START PROVIDED DATA

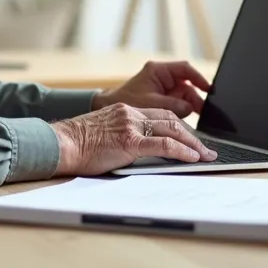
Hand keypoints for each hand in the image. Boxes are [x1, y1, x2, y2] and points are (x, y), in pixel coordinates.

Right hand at [50, 104, 217, 175]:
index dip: (180, 127)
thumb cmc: (77, 145)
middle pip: (171, 120)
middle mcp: (131, 113)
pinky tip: (192, 157)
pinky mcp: (128, 141)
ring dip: (192, 143)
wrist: (61, 144)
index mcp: (126, 110)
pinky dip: (181, 150)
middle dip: (192, 135)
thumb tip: (145, 151)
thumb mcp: (106, 134)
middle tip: (205, 149)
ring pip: (172, 129)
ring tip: (205, 156)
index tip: (191, 138)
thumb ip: (125, 137)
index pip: (161, 115)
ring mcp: (130, 125)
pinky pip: (163, 144)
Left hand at [92, 60, 210, 117]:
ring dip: (189, 110)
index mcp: (158, 71)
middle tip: (205, 114)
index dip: (199, 78)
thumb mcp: (149, 103)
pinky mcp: (160, 104)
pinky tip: (185, 126)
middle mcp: (162, 79)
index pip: (185, 69)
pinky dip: (181, 116)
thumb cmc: (121, 103)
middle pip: (187, 87)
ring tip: (194, 123)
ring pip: (184, 99)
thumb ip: (172, 105)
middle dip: (196, 100)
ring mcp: (162, 91)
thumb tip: (191, 108)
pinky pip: (176, 108)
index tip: (209, 89)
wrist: (103, 116)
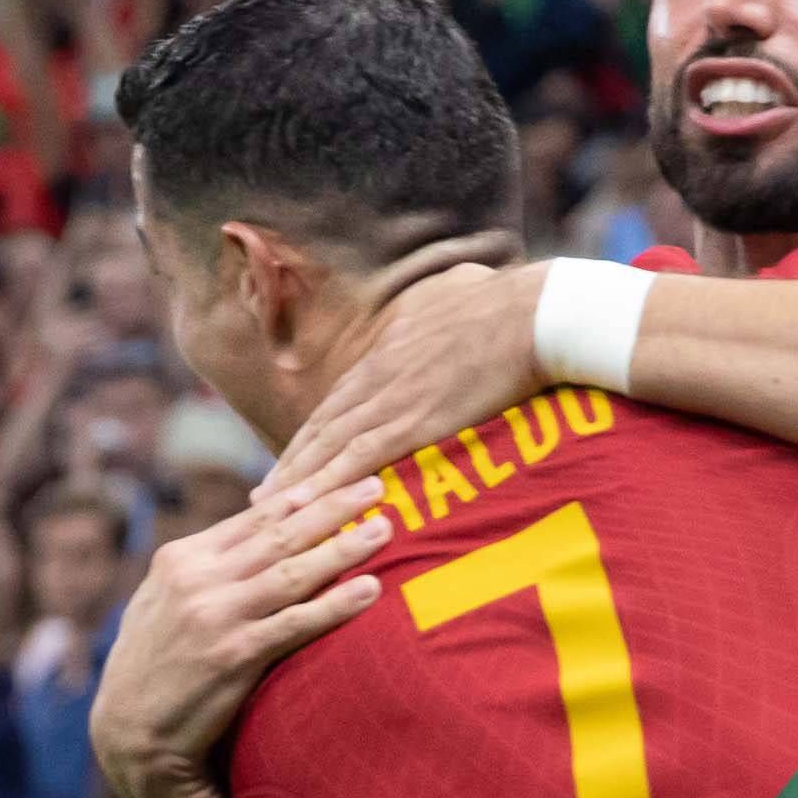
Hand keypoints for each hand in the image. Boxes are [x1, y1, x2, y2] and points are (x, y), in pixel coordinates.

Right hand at [87, 480, 395, 797]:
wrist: (130, 731)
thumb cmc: (154, 666)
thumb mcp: (161, 602)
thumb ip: (202, 569)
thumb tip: (249, 537)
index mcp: (180, 558)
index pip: (252, 518)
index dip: (303, 494)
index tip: (341, 474)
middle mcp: (196, 579)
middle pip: (279, 534)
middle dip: (332, 507)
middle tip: (375, 485)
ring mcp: (216, 616)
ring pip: (293, 571)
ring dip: (343, 548)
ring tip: (384, 529)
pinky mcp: (235, 655)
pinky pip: (296, 623)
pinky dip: (336, 604)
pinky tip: (370, 589)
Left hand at [258, 260, 540, 505]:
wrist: (532, 314)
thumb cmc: (511, 302)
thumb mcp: (460, 291)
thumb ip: (444, 305)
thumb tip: (454, 287)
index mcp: (390, 348)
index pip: (342, 399)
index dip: (316, 433)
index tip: (295, 457)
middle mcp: (379, 374)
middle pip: (323, 427)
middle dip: (293, 463)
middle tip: (265, 496)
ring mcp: (391, 398)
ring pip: (329, 446)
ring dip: (297, 481)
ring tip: (270, 510)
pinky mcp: (411, 422)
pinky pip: (357, 459)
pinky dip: (326, 483)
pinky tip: (304, 506)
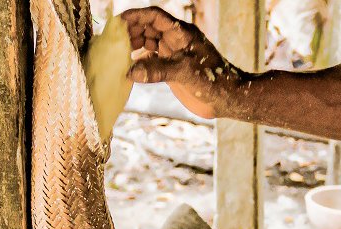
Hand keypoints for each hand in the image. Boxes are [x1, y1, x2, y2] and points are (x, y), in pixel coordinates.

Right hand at [120, 7, 243, 118]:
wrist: (227, 99)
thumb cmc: (213, 80)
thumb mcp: (185, 72)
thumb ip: (158, 70)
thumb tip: (130, 71)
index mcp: (182, 33)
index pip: (155, 16)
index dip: (137, 16)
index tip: (119, 21)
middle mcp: (176, 41)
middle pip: (148, 28)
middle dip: (130, 31)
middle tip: (112, 40)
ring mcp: (173, 54)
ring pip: (148, 44)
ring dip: (133, 46)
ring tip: (116, 54)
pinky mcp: (171, 69)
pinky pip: (150, 61)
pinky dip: (139, 62)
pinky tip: (127, 68)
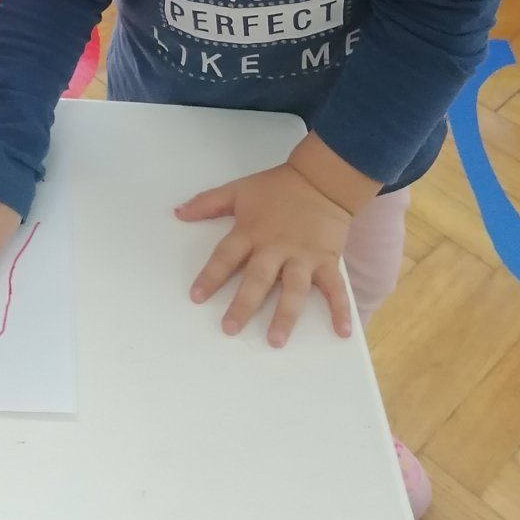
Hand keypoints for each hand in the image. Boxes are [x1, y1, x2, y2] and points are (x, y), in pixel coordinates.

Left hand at [176, 162, 352, 347]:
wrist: (321, 178)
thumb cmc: (277, 187)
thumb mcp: (239, 190)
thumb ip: (208, 203)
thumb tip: (178, 212)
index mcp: (251, 231)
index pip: (226, 256)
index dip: (210, 276)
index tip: (196, 297)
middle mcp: (276, 247)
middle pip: (257, 279)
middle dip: (243, 304)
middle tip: (230, 329)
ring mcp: (303, 256)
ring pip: (293, 289)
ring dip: (285, 315)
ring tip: (276, 340)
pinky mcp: (327, 260)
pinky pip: (335, 288)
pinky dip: (341, 309)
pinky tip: (342, 332)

END PROVIDED DATA

=== TASK REQUIREMENTS ===
For every line of the entries above that holds "wrist", add one to a tally, and report only the final count.

=== RESPONSE AREA ===
6